- Instructions for the task
Would you count the lines below that contain the string "pinky" and reply with that number only?

- Data supplied
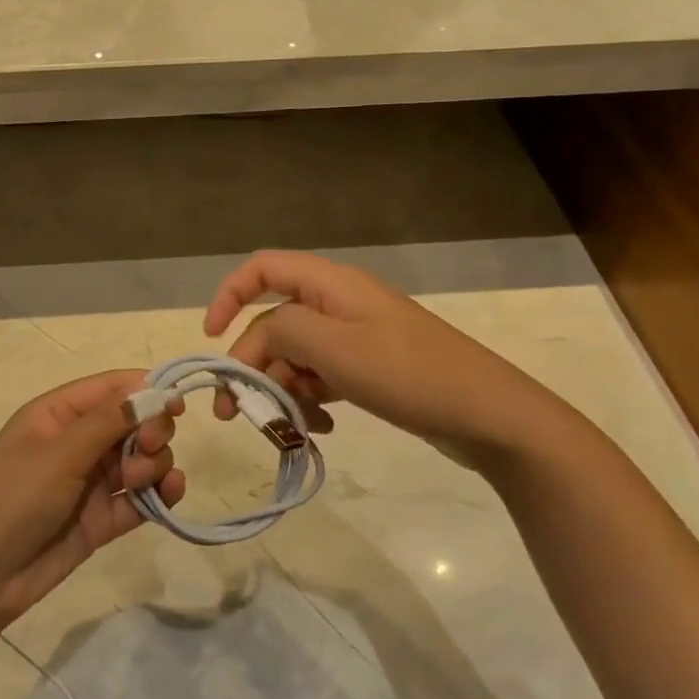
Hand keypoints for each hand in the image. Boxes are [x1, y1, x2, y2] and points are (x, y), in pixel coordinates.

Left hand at [0, 371, 184, 625]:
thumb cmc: (8, 500)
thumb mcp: (56, 455)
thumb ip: (107, 422)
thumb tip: (153, 388)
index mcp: (59, 413)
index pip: (112, 387)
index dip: (148, 390)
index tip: (179, 403)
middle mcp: (78, 442)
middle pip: (134, 422)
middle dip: (151, 430)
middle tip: (148, 448)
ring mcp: (91, 481)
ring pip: (142, 459)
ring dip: (154, 463)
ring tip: (141, 480)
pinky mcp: (102, 518)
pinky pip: (141, 497)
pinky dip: (160, 493)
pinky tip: (169, 494)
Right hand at [202, 251, 568, 471]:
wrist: (487, 414)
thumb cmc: (407, 373)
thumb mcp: (333, 347)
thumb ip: (280, 330)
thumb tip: (256, 338)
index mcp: (330, 285)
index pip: (262, 269)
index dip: (229, 296)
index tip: (210, 338)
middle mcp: (339, 304)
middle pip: (274, 323)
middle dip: (251, 365)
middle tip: (235, 412)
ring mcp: (356, 337)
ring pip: (296, 355)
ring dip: (283, 389)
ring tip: (290, 427)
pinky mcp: (370, 368)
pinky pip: (322, 377)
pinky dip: (311, 400)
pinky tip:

- Written solution
8